"Indeed, in 1496, a 21-year-old Michelangelo faked a piece of a Roman sculpture, passing it to the Roman antiquarian Cardinal Raffaele Riario to make a quick buck. To pull off the con,the young Florentine artist rubbed acidic loam - dirt, basically - onto his own sculpture fragment in order to pass it off as one of the ancients. Had he been born a few hundred years later, he might have used ChatGPT."
"In the art world, provenance is the record of ownership of a specific piece, allowing collectors and art brokers to trace a work's lineage. "Chatbots and large language models [LLMs], are helping fraudsters convincingly forge sales invoices, valuations, provenance documents and certificates of authenticity," Olivia Eccleston, a fine art broker at insurance firmMarsh McClennan, told the FT. According to Eccleston, AI has "added a new dimension to an age-old problem of fakes and fraud in the art market.""
Generative AI and chatbots are increasingly used to fabricate provenance records, sales invoices, valuations and certificates of authenticity for artworks.
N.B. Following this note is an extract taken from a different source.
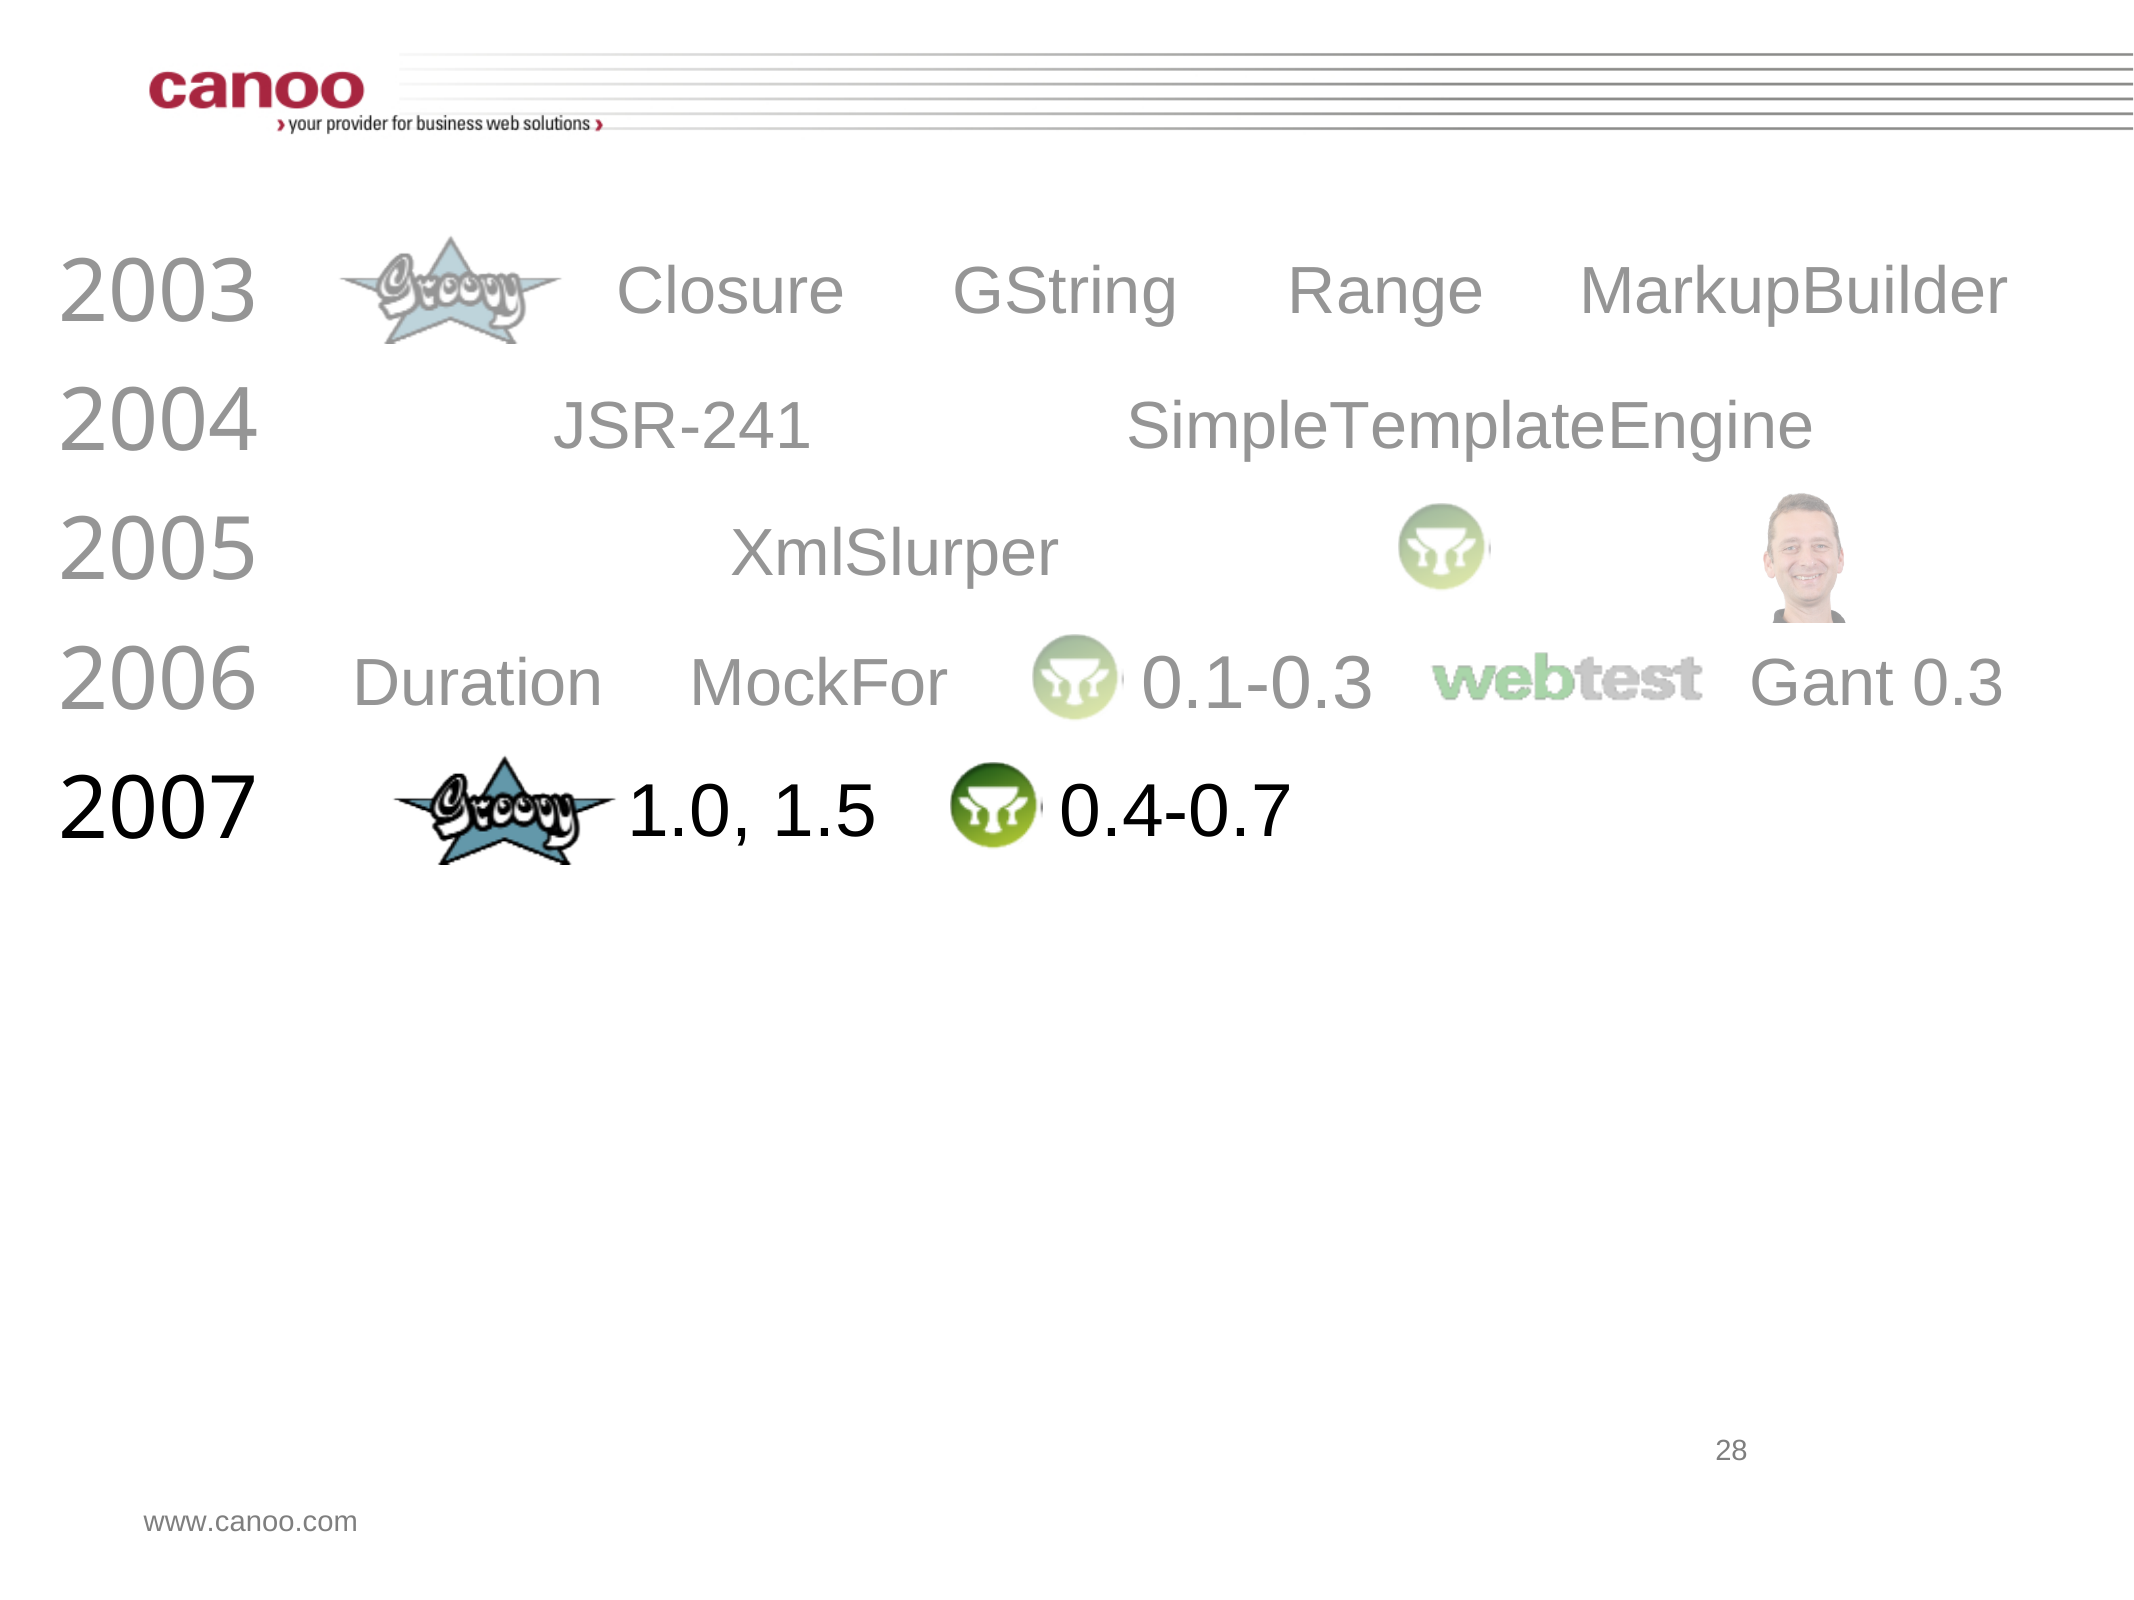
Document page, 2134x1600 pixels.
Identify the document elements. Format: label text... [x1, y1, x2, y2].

Fraudsters and unwitting collectors have produced convincing but false documentation that undermines provenance research and misleads buyers, brokers, and insurers. Metadata and technical checks have exposed some coordinated frauds, revealing entire collections to be fake. AI hallucinations in database searches have also created false leads that users accepted as factual. Insurance adjusters and fine art underwriters face greater difficulty assessing authenticity and establishing reliable provenance because AI-produced documents can appear authoritative and plausible.